Poszła Sara na ślub: co dali roślinożercom, dlaczego wesela są smutne i parę innych refleksji.

Published by Sara on

Jeśli śledzicie mój Instagram, to dobrze wiecie, że ostatni weekend spędziliśmy bawiąc się na weselu. Uwielbiam śluby i wciąż gorąco wierzę w instytucję małżeństwa, chociaż 8 lat spędzonych w związku małżeńskim skutecznie otwarły mi oczy na kilka spraw – mężu, możesz spać spokojnie! Tym razem mój poziom ślubnej ekscytacji i podniecenia osiągnął niespotykany dotąd stopień, bo były to zaślubiny osobistej siostry Edwina. Po całym wydarzeniu pojawiło się też kilka refleksji.

Czy da się na weselu nakarmić roślinożerców?

Na ostatniej imprezie na jakiej się bawiliśmy, byliśmy już w dużej mierze roślinożercami. Praktycznie nie spożywaliśmy produktów odzwierzęcych, jednak alkohol na weselu uruchomił w nas gastrofazę 😉 Tym razem osiągneliśmy wyższy stopień wtajemiczenia i zdecydowani byliśmy na trzymanie się naszych zasad – chociaż ja zjadłam pyszny tort, Edwin się oparł. Nie chcieliśmy jednak sprawiać kłopotu organizatorom wesela. Mieliśmy zamiar po prostu wybrać sobie coś do jedzenia – w domyśle byłyby to suche ziemniaki. Na to moja teściowa podniosła larum i szybko pogadała z kucharkami, że jak się płaci, to się wymaga. Okazało się, że da się zapewnić wegańskie alternatywy. Dostaliśmy więc:

-zupę krem z białych warzyw, dwa rodzaje kotletów warzywnych, surówki, ziemniaki gotowane i pieczone

-risotto z warzywami

-nadziewane warzywami cukinie

-flaczki z boczniaków

Do tego podobno barszcz czerwony i pierogi z kapustą też były wegańskie. Tak zwana „zimna płyta” w wersji wegańskiej to pasta z groszku, seleryba po grecku i carpaccio z buraka. Da się? Da! Było to naprawdę bardzo smacznie i myślę, że obsłudze sali przyda się takie doświadczenie. Już nie chodzi o nas, ale w takim biznesie potrzebna jest otwartość, bo co chwila będzie się trawiać jakaś osoba z alergią. Poza tym warzywne dania są tańsze i psują się wolniej niż te mięsne, czy zawierające nabiał.

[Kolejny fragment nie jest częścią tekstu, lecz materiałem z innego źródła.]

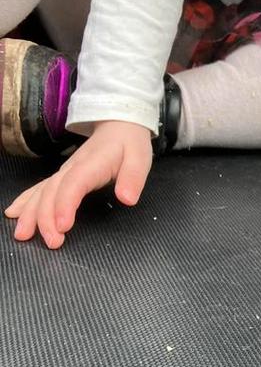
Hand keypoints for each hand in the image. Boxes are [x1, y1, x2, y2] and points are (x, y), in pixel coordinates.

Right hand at [4, 120, 152, 248]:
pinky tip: (14, 214)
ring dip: (31, 214)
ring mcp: (64, 172)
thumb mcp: (140, 158)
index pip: (73, 185)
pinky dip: (25, 202)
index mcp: (90, 165)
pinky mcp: (61, 176)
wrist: (119, 124)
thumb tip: (127, 198)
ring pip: (41, 192)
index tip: (62, 226)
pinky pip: (38, 188)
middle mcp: (71, 169)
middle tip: (51, 242)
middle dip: (46, 218)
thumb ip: (133, 178)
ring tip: (23, 235)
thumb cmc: (129, 144)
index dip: (65, 205)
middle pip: (52, 192)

Bezduszny ślub w USC? Nie tu!

Jestem przyzwyczajona do ślubów w urzędzie, sama taki miałam. Niestety, dla wielu osób to pusta formalność, traktowana po macoszemu. Często na ślubnych grupach padają pytania o to, jaką ktoś miał suknię do USC czy bukiet. Tak jakby tylko ślub kościelny pozwalał na zorganizowanie sobie ślubu swoich marzeń i założenia długiej, białej sukni.

Faktem niestety jest to, że ślub w USC bywa bardzo formalny. Uroczystość trwa zaledwie 10 minut i jeśli urzędnik nie ma humoru, może być dość…urzędniczo 🙂 Nie w Świdnicy! Na wielu takich ślubach byłam, ale tak cudnie poprowadzonej uroczystości dawno nie widziałam. Wzruszyłam się nie tylko ze względu na relację z panną młodą, ale także dzięki pięknemu, chociaż krótkiemu przemówieniu urzędniczki. Wiele osób zwróciło na to uwagę i podzieliło moje odczucia. Uroczystość nie różniła się w formie od innych, ale od prowadzącej biło takie ciepło, że wszystkim zrobiło się miło. Podkreślono wagę małżeństwa, równość małżonków w związku (!!!) i zachęconą parę młodą do tego by się nie poddawali na tej drodze.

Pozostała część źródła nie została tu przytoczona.